[Trecho original]:
::::::::

ENTRE OS REALISTAS, é conhecida a tese de que a guerra é a continuação da política por outros meios, supondo-se a inevitabilidade da guerra. Apreciando a beira do abismo, muitos afirmaram, desde a Antiguidade, que a melhor maneira de garantir a paz é bem se preparar para a guerra, o que supõe o paradoxo de Exércitos muito bem treinados para nada fazer. Mas há uma outra fórmula, alternativa: a guerra seria o abandono da política, suposta como atividade pacífica, baseada no conflito reconhecido e legitimado, na pluralidade, e no diálogo contraditório. Assim, para garantir a política, seria necessário inviabilizar a guerra: desarmamento radical e dissolução das Forças Armadas. A guerra secaria por falta de munições e de guerreiros. Mas, nesse caso, Bush, Saddam e assemelhados como reagiriam ao desemprego?

::::::::

[Extrato dos dados]:
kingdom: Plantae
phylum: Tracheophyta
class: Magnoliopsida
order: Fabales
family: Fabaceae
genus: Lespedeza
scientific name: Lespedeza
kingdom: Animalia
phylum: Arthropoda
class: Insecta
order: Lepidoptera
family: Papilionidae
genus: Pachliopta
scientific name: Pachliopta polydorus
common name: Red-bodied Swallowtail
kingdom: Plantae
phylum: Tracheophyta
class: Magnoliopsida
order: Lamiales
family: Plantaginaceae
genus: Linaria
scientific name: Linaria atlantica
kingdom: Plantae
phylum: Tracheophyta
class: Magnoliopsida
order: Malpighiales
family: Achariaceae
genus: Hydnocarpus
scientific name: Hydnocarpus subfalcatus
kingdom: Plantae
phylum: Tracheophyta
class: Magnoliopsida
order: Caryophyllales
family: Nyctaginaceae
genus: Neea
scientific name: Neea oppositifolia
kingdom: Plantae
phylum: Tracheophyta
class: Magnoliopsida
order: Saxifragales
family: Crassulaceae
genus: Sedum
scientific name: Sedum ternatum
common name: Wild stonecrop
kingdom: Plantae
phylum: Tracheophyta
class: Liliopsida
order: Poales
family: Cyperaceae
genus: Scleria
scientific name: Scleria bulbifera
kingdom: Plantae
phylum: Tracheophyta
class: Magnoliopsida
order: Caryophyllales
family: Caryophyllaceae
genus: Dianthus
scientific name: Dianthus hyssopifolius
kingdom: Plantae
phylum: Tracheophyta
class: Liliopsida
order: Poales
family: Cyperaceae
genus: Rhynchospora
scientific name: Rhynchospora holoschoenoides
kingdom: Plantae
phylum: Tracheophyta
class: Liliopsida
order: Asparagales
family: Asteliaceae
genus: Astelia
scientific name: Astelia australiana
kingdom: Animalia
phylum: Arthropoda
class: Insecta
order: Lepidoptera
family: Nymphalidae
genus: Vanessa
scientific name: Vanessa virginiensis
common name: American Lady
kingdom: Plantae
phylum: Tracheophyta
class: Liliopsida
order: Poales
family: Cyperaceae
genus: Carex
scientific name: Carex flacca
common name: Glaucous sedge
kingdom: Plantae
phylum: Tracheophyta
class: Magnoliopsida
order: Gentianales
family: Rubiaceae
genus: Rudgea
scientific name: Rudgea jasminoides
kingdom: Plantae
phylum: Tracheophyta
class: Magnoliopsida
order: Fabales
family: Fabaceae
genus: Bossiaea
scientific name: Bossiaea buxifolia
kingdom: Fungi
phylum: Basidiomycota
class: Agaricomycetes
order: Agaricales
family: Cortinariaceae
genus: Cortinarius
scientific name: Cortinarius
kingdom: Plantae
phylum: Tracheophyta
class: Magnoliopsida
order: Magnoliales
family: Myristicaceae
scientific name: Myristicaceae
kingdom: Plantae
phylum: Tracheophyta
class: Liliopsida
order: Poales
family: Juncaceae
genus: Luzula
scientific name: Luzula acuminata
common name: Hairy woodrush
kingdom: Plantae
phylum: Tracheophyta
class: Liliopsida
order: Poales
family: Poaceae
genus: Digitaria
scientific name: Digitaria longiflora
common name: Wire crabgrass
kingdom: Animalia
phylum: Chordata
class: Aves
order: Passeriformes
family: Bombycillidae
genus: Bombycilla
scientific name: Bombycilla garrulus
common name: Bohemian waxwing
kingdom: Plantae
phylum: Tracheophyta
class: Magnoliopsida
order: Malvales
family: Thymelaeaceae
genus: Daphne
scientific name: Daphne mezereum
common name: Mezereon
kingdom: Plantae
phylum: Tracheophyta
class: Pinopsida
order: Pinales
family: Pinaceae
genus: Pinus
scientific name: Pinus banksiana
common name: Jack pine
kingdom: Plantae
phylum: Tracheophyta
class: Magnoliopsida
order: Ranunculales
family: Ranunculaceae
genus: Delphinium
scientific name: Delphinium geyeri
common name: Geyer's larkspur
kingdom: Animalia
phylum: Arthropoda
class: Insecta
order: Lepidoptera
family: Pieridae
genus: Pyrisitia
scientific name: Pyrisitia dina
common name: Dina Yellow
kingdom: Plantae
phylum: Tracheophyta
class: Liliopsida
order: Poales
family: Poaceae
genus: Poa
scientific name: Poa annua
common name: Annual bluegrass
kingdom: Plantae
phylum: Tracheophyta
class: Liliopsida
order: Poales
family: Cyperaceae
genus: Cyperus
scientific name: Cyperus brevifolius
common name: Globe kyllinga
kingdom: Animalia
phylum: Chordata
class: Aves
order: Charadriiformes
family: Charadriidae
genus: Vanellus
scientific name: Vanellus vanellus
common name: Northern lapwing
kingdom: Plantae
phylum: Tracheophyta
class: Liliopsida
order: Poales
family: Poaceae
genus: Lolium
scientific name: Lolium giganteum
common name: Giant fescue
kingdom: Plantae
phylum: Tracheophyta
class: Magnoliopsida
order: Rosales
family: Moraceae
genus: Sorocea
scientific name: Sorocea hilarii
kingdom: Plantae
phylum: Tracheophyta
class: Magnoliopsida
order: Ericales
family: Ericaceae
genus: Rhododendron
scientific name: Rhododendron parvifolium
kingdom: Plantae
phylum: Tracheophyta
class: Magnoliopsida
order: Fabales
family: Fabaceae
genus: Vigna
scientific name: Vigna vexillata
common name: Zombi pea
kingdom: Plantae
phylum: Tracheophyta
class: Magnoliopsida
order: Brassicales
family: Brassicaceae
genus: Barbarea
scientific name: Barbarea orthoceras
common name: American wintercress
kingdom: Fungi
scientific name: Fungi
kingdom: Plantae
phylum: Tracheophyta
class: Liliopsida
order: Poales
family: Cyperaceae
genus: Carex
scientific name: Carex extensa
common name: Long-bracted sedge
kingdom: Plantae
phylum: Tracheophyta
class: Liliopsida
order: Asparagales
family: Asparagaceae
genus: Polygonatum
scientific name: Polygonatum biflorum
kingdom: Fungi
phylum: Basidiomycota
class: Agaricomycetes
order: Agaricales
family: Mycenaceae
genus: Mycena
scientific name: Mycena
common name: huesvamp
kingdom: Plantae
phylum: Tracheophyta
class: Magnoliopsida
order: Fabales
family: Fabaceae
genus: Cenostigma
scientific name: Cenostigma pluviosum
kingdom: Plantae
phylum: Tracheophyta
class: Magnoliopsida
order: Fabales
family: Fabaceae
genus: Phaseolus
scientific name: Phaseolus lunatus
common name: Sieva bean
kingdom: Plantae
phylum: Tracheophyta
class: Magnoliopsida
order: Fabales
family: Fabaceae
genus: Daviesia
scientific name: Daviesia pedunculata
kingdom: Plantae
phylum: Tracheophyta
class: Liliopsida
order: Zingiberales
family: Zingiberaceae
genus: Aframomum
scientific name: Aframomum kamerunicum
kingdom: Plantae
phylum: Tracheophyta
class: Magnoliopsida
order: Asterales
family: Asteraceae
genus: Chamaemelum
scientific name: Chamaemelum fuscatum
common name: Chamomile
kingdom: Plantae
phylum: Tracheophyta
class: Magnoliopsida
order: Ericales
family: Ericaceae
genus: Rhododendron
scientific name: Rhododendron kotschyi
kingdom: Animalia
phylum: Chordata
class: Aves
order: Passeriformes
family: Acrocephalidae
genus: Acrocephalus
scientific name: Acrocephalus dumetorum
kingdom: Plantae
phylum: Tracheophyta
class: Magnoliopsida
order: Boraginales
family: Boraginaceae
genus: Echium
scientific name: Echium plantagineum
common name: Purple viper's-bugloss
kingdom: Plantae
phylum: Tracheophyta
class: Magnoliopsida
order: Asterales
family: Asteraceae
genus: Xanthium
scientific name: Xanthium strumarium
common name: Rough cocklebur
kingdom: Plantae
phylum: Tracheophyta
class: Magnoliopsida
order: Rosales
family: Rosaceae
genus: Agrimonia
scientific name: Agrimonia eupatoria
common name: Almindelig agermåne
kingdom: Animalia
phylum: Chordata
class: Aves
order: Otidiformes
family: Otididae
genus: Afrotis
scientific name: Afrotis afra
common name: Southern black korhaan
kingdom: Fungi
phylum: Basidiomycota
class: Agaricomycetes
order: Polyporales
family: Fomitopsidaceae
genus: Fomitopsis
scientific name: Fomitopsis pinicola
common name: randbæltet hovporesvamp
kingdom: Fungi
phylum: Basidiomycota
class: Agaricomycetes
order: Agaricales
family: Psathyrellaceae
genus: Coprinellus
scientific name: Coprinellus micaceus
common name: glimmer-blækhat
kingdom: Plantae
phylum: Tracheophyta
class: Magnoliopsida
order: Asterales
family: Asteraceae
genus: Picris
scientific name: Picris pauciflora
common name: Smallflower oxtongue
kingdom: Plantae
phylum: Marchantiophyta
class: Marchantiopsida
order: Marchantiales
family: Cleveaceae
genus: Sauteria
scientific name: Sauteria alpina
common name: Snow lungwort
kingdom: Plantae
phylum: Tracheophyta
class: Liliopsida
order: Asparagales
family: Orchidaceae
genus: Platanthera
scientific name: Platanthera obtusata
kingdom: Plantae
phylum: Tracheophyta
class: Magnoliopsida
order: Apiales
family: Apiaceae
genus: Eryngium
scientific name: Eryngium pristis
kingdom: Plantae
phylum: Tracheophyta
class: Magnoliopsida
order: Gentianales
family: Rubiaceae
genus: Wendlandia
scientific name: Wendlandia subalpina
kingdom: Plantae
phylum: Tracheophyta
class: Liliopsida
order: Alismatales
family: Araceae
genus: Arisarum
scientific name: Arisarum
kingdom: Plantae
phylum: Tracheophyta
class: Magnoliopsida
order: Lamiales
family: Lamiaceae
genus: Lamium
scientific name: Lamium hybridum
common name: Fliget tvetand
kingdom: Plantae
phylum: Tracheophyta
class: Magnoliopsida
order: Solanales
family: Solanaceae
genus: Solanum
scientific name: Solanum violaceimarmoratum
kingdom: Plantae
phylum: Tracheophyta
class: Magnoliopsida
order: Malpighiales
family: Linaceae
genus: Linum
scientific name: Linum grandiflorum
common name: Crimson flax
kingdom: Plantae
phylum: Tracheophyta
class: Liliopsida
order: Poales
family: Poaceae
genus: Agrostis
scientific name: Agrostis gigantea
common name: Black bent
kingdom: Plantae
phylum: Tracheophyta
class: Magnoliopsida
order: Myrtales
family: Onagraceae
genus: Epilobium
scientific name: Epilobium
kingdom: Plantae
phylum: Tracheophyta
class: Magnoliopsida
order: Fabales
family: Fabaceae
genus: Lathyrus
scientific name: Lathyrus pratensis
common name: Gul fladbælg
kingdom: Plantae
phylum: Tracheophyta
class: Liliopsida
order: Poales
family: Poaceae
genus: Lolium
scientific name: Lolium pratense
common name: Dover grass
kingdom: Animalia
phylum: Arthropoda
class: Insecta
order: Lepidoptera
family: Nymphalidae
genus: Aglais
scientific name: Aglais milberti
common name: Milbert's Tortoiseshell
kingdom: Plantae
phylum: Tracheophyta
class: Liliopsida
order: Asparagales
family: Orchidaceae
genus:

::::::::

Reproduza, do texto sobre guerra e política, tudo o que vai de "ENTRE OS REALISTAS, é" até "reagiriam ao desemprego?", sem mudar nada. Os registros foram tirados de outra fonte.

[Resultado final]:
ENTRE OS REALISTAS, é conhecida a tese de que a guerra é a continuação da política por outros meios, supondo-se a inevitabilidade da guerra. Apreciando a beira do abismo, muitos afirmaram, desde a Antiguidade, que a melhor maneira de garantir a paz é bem se preparar para a guerra, o que supõe o paradoxo de Exércitos muito bem treinados para nada fazer. Mas há uma outra fórmula, alternativa: a guerra seria o abandono da política, suposta como atividade pacífica, baseada no conflito reconhecido e legitimado, na pluralidade, e no diálogo contraditório. Assim, para garantir a política, seria necessário inviabilizar a guerra: desarmamento radical e dissolução das Forças Armadas. A guerra secaria por falta de munições e de guerreiros. Mas, nesse caso, Bush, Saddam e assemelhados como reagiriam ao desemprego?